Globally, 63 percent of companies involved in Internet of Things projects are “seeing significant returns on investment,” says Britain-based telco Vodafone.
The supplier and network recently published its annual state-of-the-IoT industry report that it calls an IoT barometer. Vodafone interviewed 1,100 business executives around the world via Circle Research to try to gauge companies’ participation in IoT.
Budgets are increasing, the vendor says. Almost all companies (89 percent) say they are increasing IoT spend, with many (76 percent) believing the tech genre “will be critical to their success,” the report says.
“IoT is being used to drive business change,” according to the report.

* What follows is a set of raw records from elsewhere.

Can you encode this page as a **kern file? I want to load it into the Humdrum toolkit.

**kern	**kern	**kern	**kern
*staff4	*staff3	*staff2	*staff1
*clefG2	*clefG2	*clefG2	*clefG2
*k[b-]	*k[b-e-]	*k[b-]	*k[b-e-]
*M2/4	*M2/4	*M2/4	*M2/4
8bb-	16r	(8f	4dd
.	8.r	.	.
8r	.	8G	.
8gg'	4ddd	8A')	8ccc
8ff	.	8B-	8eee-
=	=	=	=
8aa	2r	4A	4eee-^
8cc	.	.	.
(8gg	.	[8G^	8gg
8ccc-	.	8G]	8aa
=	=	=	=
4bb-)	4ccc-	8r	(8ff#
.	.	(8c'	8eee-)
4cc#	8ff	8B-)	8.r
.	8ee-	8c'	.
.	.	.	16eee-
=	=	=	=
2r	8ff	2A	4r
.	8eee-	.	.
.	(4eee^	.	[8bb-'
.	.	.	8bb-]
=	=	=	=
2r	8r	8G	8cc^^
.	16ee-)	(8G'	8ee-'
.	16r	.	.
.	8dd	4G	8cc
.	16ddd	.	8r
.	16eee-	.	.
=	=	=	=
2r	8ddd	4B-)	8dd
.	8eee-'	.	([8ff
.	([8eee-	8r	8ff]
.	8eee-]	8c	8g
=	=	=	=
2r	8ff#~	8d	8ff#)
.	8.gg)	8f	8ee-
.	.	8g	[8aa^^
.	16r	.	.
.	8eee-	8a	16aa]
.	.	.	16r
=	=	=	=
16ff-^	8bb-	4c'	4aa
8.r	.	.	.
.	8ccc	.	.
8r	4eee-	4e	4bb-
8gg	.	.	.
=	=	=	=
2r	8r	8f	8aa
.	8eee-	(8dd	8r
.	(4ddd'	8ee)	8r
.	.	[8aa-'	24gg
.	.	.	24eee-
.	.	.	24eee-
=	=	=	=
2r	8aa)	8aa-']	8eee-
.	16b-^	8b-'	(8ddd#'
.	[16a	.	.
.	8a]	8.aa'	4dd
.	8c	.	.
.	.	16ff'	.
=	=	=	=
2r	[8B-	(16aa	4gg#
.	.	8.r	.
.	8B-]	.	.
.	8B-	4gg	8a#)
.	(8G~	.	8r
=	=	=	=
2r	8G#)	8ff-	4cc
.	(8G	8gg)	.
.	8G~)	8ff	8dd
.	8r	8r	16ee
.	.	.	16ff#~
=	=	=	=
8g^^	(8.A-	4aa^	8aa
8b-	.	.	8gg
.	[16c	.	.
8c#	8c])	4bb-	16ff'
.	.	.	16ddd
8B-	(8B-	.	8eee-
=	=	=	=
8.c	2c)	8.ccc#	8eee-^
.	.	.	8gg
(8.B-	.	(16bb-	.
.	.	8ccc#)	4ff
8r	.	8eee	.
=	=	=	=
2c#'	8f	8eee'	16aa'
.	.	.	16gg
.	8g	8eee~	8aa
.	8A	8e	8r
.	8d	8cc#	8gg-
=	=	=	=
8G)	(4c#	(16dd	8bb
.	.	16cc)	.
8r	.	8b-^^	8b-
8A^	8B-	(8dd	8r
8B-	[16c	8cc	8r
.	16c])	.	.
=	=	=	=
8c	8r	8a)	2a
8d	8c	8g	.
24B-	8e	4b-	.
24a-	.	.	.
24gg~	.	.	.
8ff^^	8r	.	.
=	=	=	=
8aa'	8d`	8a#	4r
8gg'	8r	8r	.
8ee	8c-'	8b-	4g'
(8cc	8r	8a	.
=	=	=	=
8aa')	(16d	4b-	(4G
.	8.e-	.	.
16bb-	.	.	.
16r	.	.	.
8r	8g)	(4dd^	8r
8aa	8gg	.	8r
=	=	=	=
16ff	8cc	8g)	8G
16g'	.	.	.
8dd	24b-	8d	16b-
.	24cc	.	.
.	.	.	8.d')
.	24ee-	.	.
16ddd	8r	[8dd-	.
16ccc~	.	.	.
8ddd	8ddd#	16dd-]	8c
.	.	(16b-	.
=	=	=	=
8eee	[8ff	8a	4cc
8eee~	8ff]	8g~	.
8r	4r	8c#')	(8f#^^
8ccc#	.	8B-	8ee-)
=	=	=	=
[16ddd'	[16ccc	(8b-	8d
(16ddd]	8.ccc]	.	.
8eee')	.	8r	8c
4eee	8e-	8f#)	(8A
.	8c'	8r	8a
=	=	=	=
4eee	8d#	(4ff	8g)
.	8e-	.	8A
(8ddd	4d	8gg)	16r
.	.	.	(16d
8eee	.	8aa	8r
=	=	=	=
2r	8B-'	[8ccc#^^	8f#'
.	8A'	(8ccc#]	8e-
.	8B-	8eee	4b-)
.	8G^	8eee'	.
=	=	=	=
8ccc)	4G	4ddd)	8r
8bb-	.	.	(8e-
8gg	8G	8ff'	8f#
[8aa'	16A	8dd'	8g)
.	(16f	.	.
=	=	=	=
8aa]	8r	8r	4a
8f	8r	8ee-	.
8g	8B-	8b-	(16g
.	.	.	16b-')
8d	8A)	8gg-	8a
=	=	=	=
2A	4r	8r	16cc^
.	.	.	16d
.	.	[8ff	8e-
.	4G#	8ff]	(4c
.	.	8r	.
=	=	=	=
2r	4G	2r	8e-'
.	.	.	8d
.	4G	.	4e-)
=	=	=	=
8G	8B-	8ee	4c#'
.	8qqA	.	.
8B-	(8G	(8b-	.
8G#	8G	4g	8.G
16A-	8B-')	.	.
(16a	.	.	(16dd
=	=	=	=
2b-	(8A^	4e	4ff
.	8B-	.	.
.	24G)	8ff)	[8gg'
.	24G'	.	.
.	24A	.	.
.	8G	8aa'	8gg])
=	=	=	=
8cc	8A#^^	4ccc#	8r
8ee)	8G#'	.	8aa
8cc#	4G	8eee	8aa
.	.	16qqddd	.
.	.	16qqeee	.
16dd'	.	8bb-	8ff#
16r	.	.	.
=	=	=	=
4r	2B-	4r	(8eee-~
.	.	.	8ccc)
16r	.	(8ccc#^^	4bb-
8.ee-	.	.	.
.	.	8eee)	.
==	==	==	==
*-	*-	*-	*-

Incredibly, 37 percent of those businesses that have adopted IoT say they now run their entire business on it. Almost half (48 percent) believe their use of IoT will “support large-scale business transformation.”
Other findings include that there is now a synergy between IoT and “cloud, mobile, analytics and Enterprise Resource Planning (ERP).”
ERP is management software that enterprises use for administrative tasks, such as those related to technology and human resources.
That synergy is manifested through 90 percent of IoT “adopters” integrating IoT with cloud and so on. And that shows in the budgets. IoT spending makes up 24 percent of IT budgets, whereas cloud and hosting are close to that with 23 percent. Analytics comes in at 22 percent, and mobility is at 23 percent. All even, then.
Vodafone Group owns, operates and partners mobile networks in numerous countries, but it also has a telco and IT services arm called Vodafone Global Enterprise, which is involved in IoT. That division produced the report, which is its fourth annual.
In terms of business transformation, the main use of IoT (64 percent) appears to be automating processes, closely followed by the enabling of connected products at 59 percent.
Interestingly, in a 2015 study, Vodafone found that businesses were very aware “that [machine to machine] was about improving business processes, not about buying technology.” That’s echoed in this year’s report, where “the top performers are those that treat their IoT initiatives as business projects instead of IT purchases.”
By that, Vodafone stresses that IoT is a “business initiative” rather than a “technology.” That's easier to pitch to stakeholders, maybe. And it comes to that assumption in part because of data generated. "IoT is all about data,” it says.
How businesses use IoT
And the businesses interviewed for the report, who are embracing IoT, agree. Eighty-one percent of all businesses say "IoT can only deliver real value if you effectively use the data it generates.” That kind of data use can include integration with IT, such as giving workers “access to IoT data from mobile devices” and integration with ERP, among other use.
Big business was “boiling” with IoT ideas, Vodafone found, quoting one European-based utility that was working on smart metering, smart security cameras instead of guards and remotely managed electric automobiles.
Another company, Philips Lighting, “has put IoT at the heart of its strategy,” Vodafone says. It’s working on projects to “remotely monitor and control street and building lighting.”
Some other projects mentioned in the report include wind turbines, digital signage, smart parking and remote healthcare.
Vehicles, facilities, safety, supply-chain processes and connected products and services are all ripe for IoT, the study suggests.